The painting shows Scipio following a battle being offered the wife of one of the defeated soldiers; Scipio, although tempted, manages to restrain himself – utilising his continence.
And this is how I start describing the meaning of continence, the fact that it is in many respects at the centre of our interpersonal relationships. Continence has allowed us to live together, to develop cities and cultures, move from villages to towns, and the converse, loss of continence, represents deterioration.
Continence is often referred to as one of the ‘Geriatric Giants,’ a term defined by the Glaswegian Geriatrician, Sir Bernard Isaacs in the 1970’s to represent some of the fundamental challenges of ageing – confusion, falls and immobility the others.
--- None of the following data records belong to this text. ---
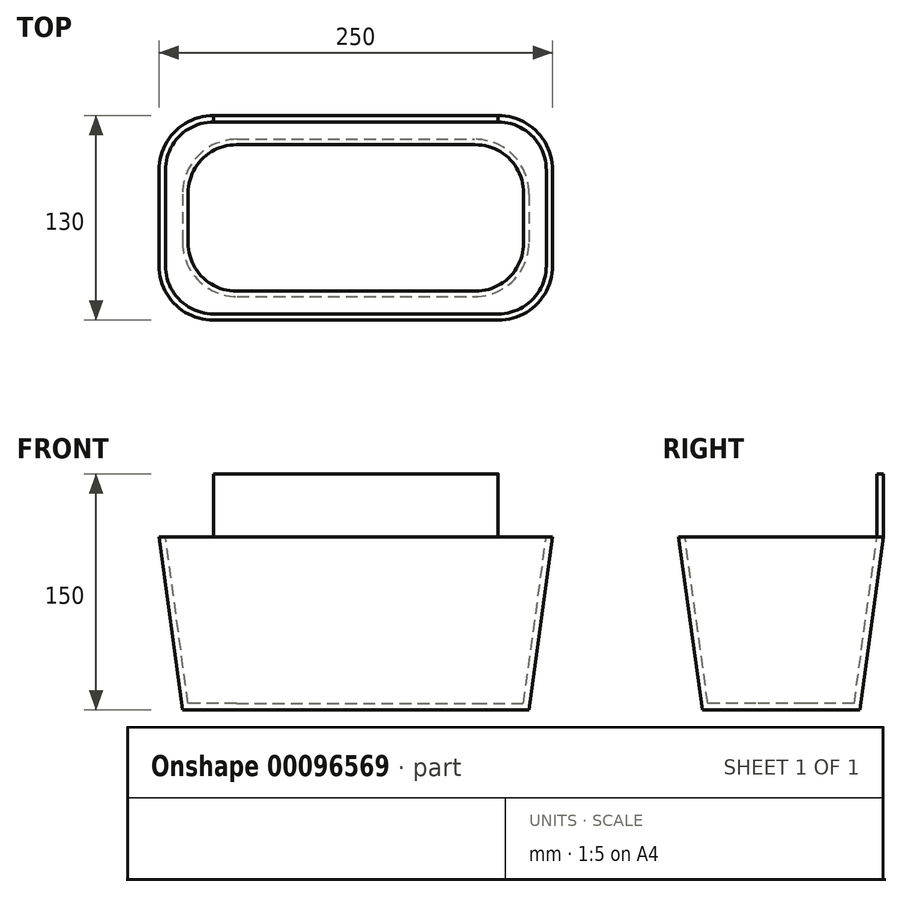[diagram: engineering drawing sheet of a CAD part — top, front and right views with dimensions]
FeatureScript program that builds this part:
annotation { "Feature Type Name" : "Feature", "Feature Type Description" : "" }
export const myFeature = defineFeature(function(context is Context, id is Id, definition is map)
    precondition{}
    {
        {
            var Q0;
            Q0=qCreatedBy(makeId("Front.planeOp"),FACE);
            var sketch = newSketch(context, id + "F0", { "sketchPlane" : qUnion([Q0])});
            skLineSegment(sketch, "E0.bottom", {"start": v(-125, 55) * mm, "end": v(0, 55) * mm});
            skLineSegment(sketch, "E0.top", {"start": v(-125, -55) * mm, "end": v(0, -55) * mm});
            skLineSegment(sketch, "E0.left", {"start": v(-125, 55) * mm, "end": v(-125, -55) * mm});
            skLineSegment(sketch, "E0.right", {"start": v(0, 55) * mm, "end": v(0, -55) * mm});
            skSolve(sketch);
        }
        {
            var Q0;
            Q0=makeQuery(id+"F0.imprint","IMPRINT",FACE,{"disambiguationData":[TD([[makeQuery(id+"F0.imprint","IMPRINT",EDGE,{"derivedFrom":sQuery(id+"F0.wireOp",EDGE,"E0.bottom")}),-1.0]])]});
            extrude(context, id + "F1", {"entities" : qUnion([Q0]), "depth" : 65 * mm});
        }
        {
            var Q0;
            Q0=makeQuery(id+"F1.opExtrude","CAP_FACE",FACE,{"disambiguationData":[OSD([sQuery(id+"F0.wireOp",EDGE,"E0.bottom"),sQuery(id+"F0.wireOp",EDGE,"E0.top"),sQuery(id+"F0.wireOp",EDGE,"E0.left"),sQuery(id+"F0.wireOp",EDGE,"E0.right")])],"isStart":false});
            var sketch = newSketch(context, id + "F2", { "sketchPlane" : qUnion([Q0])});
            skLineSegment(sketch, "E1", {"start": v(-62.5, 55) * mm, "end": v(-62.5, -55) * mm, "construction": true});
            skLineSegment(sketch, "E2", {"start": v(-125, 55) * mm, "end": v(-154.23, 55) * mm});
            skLineSegment(sketch, "E3", {"start": v(-154.23, 55) * mm, "end": v(-148.04, -67.18) * mm});
            skLineSegment(sketch, "E4", {"start": v(-148.04, -67.18) * mm, "end": v(-108, -65.15) * mm});
            skLineSegment(sketch, "E5", {"start": v(-108, -65.15) * mm, "end": v(-110, -55) * mm});
            skLineSegment(sketch, "E6", {"start": v(-125, 55) * mm, "end": v(-110, -55) * mm});
            skSolve(sketch);
        }
        {
            var Q0;
            Q0 = qSketchRegion(id + "F2", true);
            extrude(context, id + "F3", {"entities" : qUnion([Q0]), "operationType" : NewBodyOperationType.REMOVE, "endBound" : BoundingType.THROUGH_ALL, "oppositeDirection" : true, "depth" : 25 * mm});
        }
        {
            var Q0;
            Q0=makeQuery(id+"F1.opExtrude","SWEPT_FACE",FACE,{"disambiguationData":[OSD([sQuery(id+"F0.wireOp",EDGE,"E0.right")])]});
            var sketch = newSketch(context, id + "F4", { "sketchPlane" : qUnion([Q0])});
            skLineSegment(sketch, "E7", {"start": v(-65, 55) * mm, "end": v(-101.26, 55) * mm});
            skLineSegment(sketch, "E8", {"start": v(-101.26, 55) * mm, "end": v(-94.4, -57.44) * mm});
            skLineSegment(sketch, "E9", {"start": v(-94.4, -57.44) * mm, "end": v(-50, -57.44) * mm});
            skLineSegment(sketch, "E10", {"start": v(-50, -57.44) * mm, "end": v(-50, -55) * mm});
            skLineSegment(sketch, "E11", {"start": v(-65, 55) * mm, "end": v(-50, -55) * mm});
            skSolve(sketch);
        }
        {
            var Q0;
            Q0 = qSketchRegion(id + "F4", true);
            extrude(context, id + "F5", {"entities" : qUnion([Q0]), "operationType" : NewBodyOperationType.REMOVE, "endBound" : BoundingType.THROUGH_ALL, "oppositeDirection" : true, "depth" : 25 * mm});
        }
        {
            var Q0;
            Q0=makeQuery(id+"F1.opExtrude","SWEPT_BODY",BODY,{"disambiguationData":[OSD([sQuery(id+"F0.wireOp",EDGE,"E0.bottom"),sQuery(id+"F0.wireOp",EDGE,"E0.top"),sQuery(id+"F0.wireOp",EDGE,"E0.left"),sQuery(id+"F0.wireOp",EDGE,"E0.right")])]});
            var Q1;
            Q1=makeQuery(id+"F1.opExtrude","SWEPT_FACE",FACE,{"disambiguationData":[OSD([sQuery(id+"F0.wireOp",EDGE,"E0.right")])]});
            mirror(context, id + "F6", {"operationType" : NewBodyOperationType.ADD, "entities" : qUnion([Q0]), "mirrorPlane" : qUnion([Q1])});
        }
        {
            var Q0;
            Q0=makeQuery(id+"F1.opExtrude","SWEPT_BODY",BODY,{"disambiguationData":[OSD([sQuery(id+"F0.wireOp",EDGE,"E0.bottom"),sQuery(id+"F0.wireOp",EDGE,"E0.top"),sQuery(id+"F0.wireOp",EDGE,"E0.left"),sQuery(id+"F0.wireOp",EDGE,"E0.right")])]});
            var Q1;
            {var subQ0=makeQuery(id+"F1.opExtrude","CAP_FACE",FACE,{"disambiguationData":[OSD([sQuery(id+"F0.wireOp",EDGE,"E0.bottom"),sQuery(id+"F0.wireOp",EDGE,"E0.top"),sQuery(id+"F0.wireOp",EDGE,"E0.left"),sQuery(id+"F0.wireOp",EDGE,"E0.right")])],"isStart":true});Q1=makeQuery(id+"F6.boolean.opBoolean","MERGE",FACE,{"derivedFrom":[subQ0,makeQuery(id+"F6.opPattern","COPY",FACE,{"derivedFrom":subQ0,"instanceName":"1"})]});}
            mirror(context, id + "F7", {"operationType" : NewBodyOperationType.ADD, "entities" : qUnion([Q0]), "mirrorPlane" : qUnion([Q1])});
        }
        {
            var Q0;
            Q0=makeQuery(id+"F5.boolean.opBoolean","INTERSECT",EDGE,{"derivedFrom":[makeQuery(id+"F3.boolean.opBoolean","COPY",FACE,{"derivedFrom":makeQuery(id+"F3.opExtrude","SWEPT_FACE",FACE,{"disambiguationData":[OSD([sQuery(id+"F2.wireOp",EDGE,"E6")])]})}),makeQuery(id+"F5.opExtrude","SWEPT_FACE",FACE,{"disambiguationData":[OSD([sQuery(id+"F4.wireOp",EDGE,"E11")])]})]});
            var Q1;
            Q1=makeQuery(id+"F7.opPattern","COPY",EDGE,{"derivedFrom":makeQuery(id+"F5.boolean.opBoolean","INTERSECT",EDGE,{"derivedFrom":[makeQuery(id+"F3.boolean.opBoolean","COPY",FACE,{"derivedFrom":makeQuery(id+"F3.opExtrude","SWEPT_FACE",FACE,{"disambiguationData":[OSD([sQuery(id+"F2.wireOp",EDGE,"E6")])]})}),makeQuery(id+"F5.opExtrude","SWEPT_FACE",FACE,{"disambiguationData":[OSD([sQuery(id+"F4.wireOp",EDGE,"E11")])]})]}),"instanceName":"1"});
            var Q2;
            Q2=makeQuery(id+"F6.opPattern","COPY",EDGE,{"derivedFrom":makeQuery(id+"F5.boolean.opBoolean","INTERSECT",EDGE,{"derivedFrom":[makeQuery(id+"F3.boolean.opBoolean","COPY",FACE,{"derivedFrom":makeQuery(id+"F3.opExtrude","SWEPT_FACE",FACE,{"disambiguationData":[OSD([sQuery(id+"F2.wireOp",EDGE,"E6")])]})}),makeQuery(id+"F5.opExtrude","SWEPT_FACE",FACE,{"disambiguationData":[OSD([sQuery(id+"F4.wireOp",EDGE,"E11")])]})]}),"instanceName":"1"});
            var Q3;
            Q3=makeQuery(id+"F7.opPattern","COPY",EDGE,{"derivedFrom":makeQuery(id+"F6.opPattern","COPY",EDGE,{"derivedFrom":makeQuery(id+"F5.boolean.opBoolean","INTERSECT",EDGE,{"derivedFrom":[makeQuery(id+"F3.boolean.opBoolean","COPY",FACE,{"derivedFrom":makeQuery(id+"F3.opExtrude","SWEPT_FACE",FACE,{"disambiguationData":[OSD([sQuery(id+"F2.wireOp",EDGE,"E6")])]})}),makeQuery(id+"F5.opExtrude","SWEPT_FACE",FACE,{"disambiguationData":[OSD([sQuery(id+"F4.wireOp",EDGE,"E11")])]})]}),"instanceName":"1"}),"instanceName":"1"});
            fillet(context, id + "F8", {"entities" : qUnion([Q0, Q1, Q2, Q3]), "radius" : 35 * mm, "tangentPropagation" : true, "allowEdgeOverflow" : false});
        }
        {
            var Q0;
            {var subQ0=makeQuery(id+"F1.opExtrude","SWEPT_FACE",FACE,{"disambiguationData":[OSD([sQuery(id+"F0.wireOp",EDGE,"E0.bottom")])]});var subQ1=makeQuery(id+"F6.boolean.opBoolean","MERGE",FACE,{"derivedFrom":[subQ0,makeQuery(id+"F6.opPattern","COPY",FACE,{"derivedFrom":subQ0,"instanceName":"1"})]});Q0=makeQuery(id+"F7.boolean.opBoolean","MERGE",FACE,{"derivedFrom":[subQ1,makeQuery(id+"F7.opPattern","COPY",FACE,{"derivedFrom":subQ1,"instanceName":"1"})]});}
            shell(context, id + "F9", {"entities" : qUnion([Q0]), "thickness" : 4 * mm});
        }
        {
            var Q0;
            {var subQ0=makeQuery(id+"F1.opExtrude","SWEPT_FACE",FACE,{"disambiguationData":[OSD([sQuery(id+"F0.wireOp",EDGE,"E0.bottom")])]});var subQ1=makeQuery(id+"F6.boolean.opBoolean","MERGE",FACE,{"derivedFrom":[subQ0,makeQuery(id+"F6.opPattern","COPY",FACE,{"derivedFrom":subQ0,"instanceName":"1"})]});Q0=makeQuery(id+"F7.boolean.opBoolean","MERGE",FACE,{"derivedFrom":[subQ1,makeQuery(id+"F7.opPattern","COPY",FACE,{"derivedFrom":subQ1,"instanceName":"1"})]});}
            var sketch = newSketch(context, id + "F10", { "sketchPlane" : qUnion([Q0])});
            skLineSegment(sketch, "E12.bottom", {"start": v(90.32, 65) * mm, "end": v(-90.32, 65) * mm});
            skLineSegment(sketch, "E12.top", {"start": v(90.32, 60.96) * mm, "end": v(-90.32, 60.96) * mm});
            skLineSegment(sketch, "E12.left", {"start": v(90.32, 65) * mm, "end": v(90.32, 60.96) * mm});
            skLineSegment(sketch, "E12.right", {"start": v(-90.32, 65) * mm, "end": v(-90.32, 60.96) * mm});
            skSolve(sketch);
        }
        {
            var Q0;
            Q0 = qSketchRegion(id + "F10", true);
            extrude(context, id + "F11", {"entities" : qUnion([Q0]), "operationType" : NewBodyOperationType.ADD, "depth" : 40 * mm});
        }
    });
Yet, despite its importance, continence in the 21st Century still receives only lip service from society and medicine; this seemingly trivial condition can be the deciding factor in whether a person can live at home independently or require care. Only last week, I discovered the local service is so stretched that care homes have to weigh their residents’ incontinence pads to determine how many they are allowed.
The other end of the spectrum from incontinence is urinary retention – the inability to empty the bladder; in its early stages this can cause Urinary Tract Infections (or UTIs as I have previously written) – the end-stage is complete inability to empty the bladder which results in fatal renal failure if not addressed.
The treatment for this in men is often medicine to relax their prostate – the main factor in determining their continence. When this fails, for men and women, when any drugs that might contribute to urinary retention or other factors are addressed, we are left with the urinary catheter – a rubber tube that passes through the urethra into the bladder and connects to a bag – usually on the person’s leg or their bed.
Catheters are often an accompaniment of physical decline in older people and can represent part of the progressive failure of the individual. Catheters are inevitably associated with recurrent infections, they reduce a person’s mobility, increasing the likelihood of them falling and are associated with increased length of stay in hospital and even an increased chance of death.
Avoiding catheters is one of the goals of all doctors, particularly those looking after older people.
Continence needs to move from the shadows into the centre of the debate about older people and society, if we can support people better with their continence we can hope to maintain more people living independently, better able to contribute to the society around them and enjoy the benefits of participation and co-production of life.